Egg Laying and Caste Determination
As the nest becomes larger and its workers become more efficient in accumulating pollen, the queen lays more and more eggs. Toward the end of summer, though, the queen begins to lay and brood these eggs differently. By withholding a pheromone from fertilized eggs and by increasing the amount of the food supply given to the developing larvae, female bumblebees begin to develop into new queens. And, by laying unfertilized eggs, which then begin to develop into larvae and adults, the queen begins the formation of male bees. These new queens and males are signs that the colony has begun its inevitable, seasonal decline. Once fully emerged as adults, the males consume the nest’s honey stores and disrupt the organizational integrity of the colony. Although they leave the nest and begin to cluster in the patches of the surrounding flowers, the colony never recovers from the chaos of their activities.

Mating and Communication
The males place pheromone tracts for the soon to emerge new queens and mating occurs usually on the ground or atop vegetation.

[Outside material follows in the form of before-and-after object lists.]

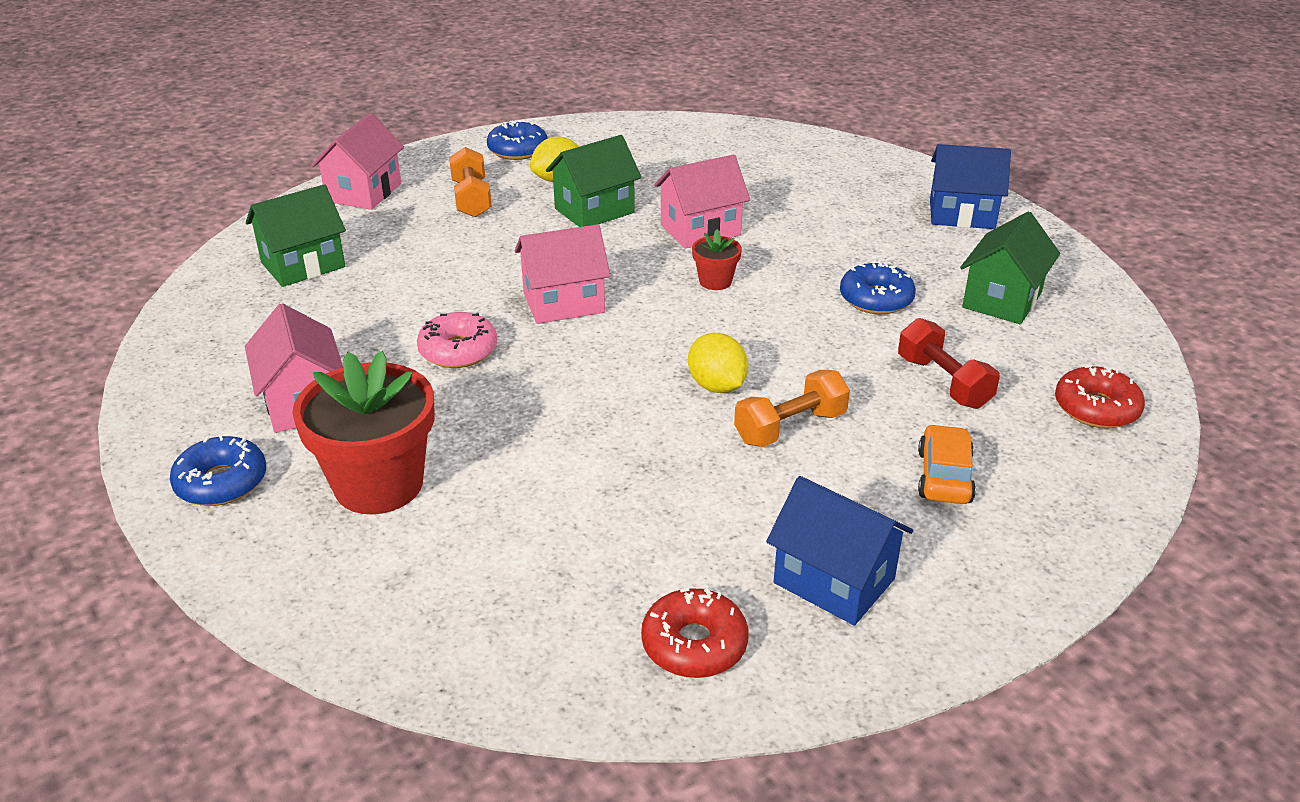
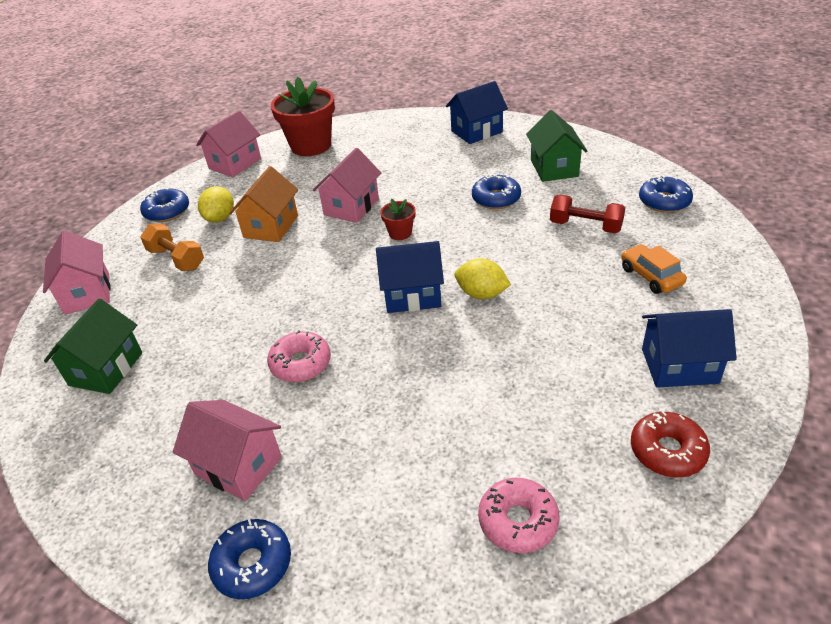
camera: 35 degrees left, 5 degrees up
red flower pot [292,351,434,514] -> red flower pot moved to [271,77,335,156]
pink house [515,224,611,324] -> pink house moved to [196,111,261,177]
green house [546,135,641,227] -> orange house [229,166,298,242]
orange dumbbell [734,370,850,447] -> none
red donut [1055,365,1145,429] -> blue donut [639,175,693,213]
none -> blue house [376,241,444,313]
none -> pink donut [478,478,560,553]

The males die soon after mating. The mated queens, though, begin to consume abundant quantities of nectar in order to build up their body energy reserves. They then seek out a soil hibernation chamber and wait out the winter in order to begin a new colony cycle the next spring.
Recently it has been discovered that bumblebees, like their honey bee kin, are able to communicate directions and distances to food sources via “dances.” Though not as elegant or as sophisticated as the honey bee dance, these ritualized forms of visual communication represent significant evolutionary steps that greatly increase the foraging efficiency and eventual success of a colony.